After reading the listing below, copy it out exactly.

Data:
=======

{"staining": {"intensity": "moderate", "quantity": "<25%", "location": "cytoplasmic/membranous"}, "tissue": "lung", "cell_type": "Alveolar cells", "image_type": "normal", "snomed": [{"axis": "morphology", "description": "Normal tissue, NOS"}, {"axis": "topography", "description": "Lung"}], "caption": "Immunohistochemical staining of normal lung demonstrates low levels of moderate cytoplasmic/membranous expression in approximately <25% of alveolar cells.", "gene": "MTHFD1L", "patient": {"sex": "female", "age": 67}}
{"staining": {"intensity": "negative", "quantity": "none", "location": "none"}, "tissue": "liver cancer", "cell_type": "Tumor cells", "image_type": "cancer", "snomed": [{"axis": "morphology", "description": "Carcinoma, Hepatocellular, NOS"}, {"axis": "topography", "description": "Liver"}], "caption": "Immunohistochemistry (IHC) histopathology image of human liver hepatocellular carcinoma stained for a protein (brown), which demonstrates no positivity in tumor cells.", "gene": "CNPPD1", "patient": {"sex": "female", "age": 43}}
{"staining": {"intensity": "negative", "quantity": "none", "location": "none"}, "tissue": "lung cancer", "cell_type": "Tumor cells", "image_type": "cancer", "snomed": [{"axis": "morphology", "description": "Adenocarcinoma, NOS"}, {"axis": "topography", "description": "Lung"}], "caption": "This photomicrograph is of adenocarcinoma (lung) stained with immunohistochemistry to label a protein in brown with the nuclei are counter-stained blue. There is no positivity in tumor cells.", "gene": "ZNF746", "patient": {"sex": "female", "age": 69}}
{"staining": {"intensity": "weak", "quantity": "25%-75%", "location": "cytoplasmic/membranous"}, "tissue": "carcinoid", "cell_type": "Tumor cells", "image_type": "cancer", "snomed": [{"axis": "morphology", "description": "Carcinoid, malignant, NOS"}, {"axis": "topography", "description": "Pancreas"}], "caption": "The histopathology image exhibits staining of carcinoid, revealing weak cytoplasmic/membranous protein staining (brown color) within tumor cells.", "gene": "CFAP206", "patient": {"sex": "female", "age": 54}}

=======

Answer box:
{"staining": {"intensity": "moderate", "quantity": "<25%", "location": "cytoplasmic/membranous"}, "tissue": "lung", "cell_type": "Alveolar cells", "image_type": "normal", "snomed": [{"axis": "morphology", "description": "Normal tissue, NOS"}, {"axis": "topography", "description": "Lung"}], "caption": "Immunohistochemical staining of normal lung demonstrates low levels of moderate cytoplasmic/membranous expression in approximately <25% of alveolar cells.", "gene": "MTHFD1L", "patient": {"sex": "female", "age": 67}}
{"staining": {"intensity": "negative", "quantity": "none", "location": "none"}, "tissue": "liver cancer", "cell_type": "Tumor cells", "image_type": "cancer", "snomed": [{"axis": "morphology", "description": "Carcinoma, Hepatocellular, NOS"}, {"axis": "topography", "description": "Liver"}], "caption": "Immunohistochemistry (IHC) histopathology image of human liver hepatocellular carcinoma stained for a protein (brown), which demonstrates no positivity in tumor cells.", "gene": "CNPPD1", "patient": {"sex": "female", "age": 43}}
{"staining": {"intensity": "negative", "quantity": "none", "location": "none"}, "tissue": "lung cancer", "cell_type": "Tumor cells", "image_type": "cancer", "snomed": [{"axis": "morphology", "description": "Adenocarcinoma, NOS"}, {"axis": "topography", "description": "Lung"}], "caption": "This photomicrograph is of adenocarcinoma (lung) stained with immunohistochemistry to label a protein in brown with the nuclei are counter-stained blue. There is no positivity in tumor cells.", "gene": "ZNF746", "patient": {"sex": "female", "age": 69}}
{"staining": {"intensity": "weak", "quantity": "25%-75%", "location": "cytoplasmic/membranous"}, "tissue": "carcinoid", "cell_type": "Tumor cells", "image_type": "cancer", "snomed": [{"axis": "morphology", "description": "Carcinoid, malignant, NOS"}, {"axis": "topography", "description": "Pancreas"}], "caption": "The histopathology image exhibits staining of carcinoid, revealing weak cytoplasmic/membranous protein staining (brown color) within tumor cells.", "gene": "CFAP206", "patient": {"sex": "female", "age": 54}}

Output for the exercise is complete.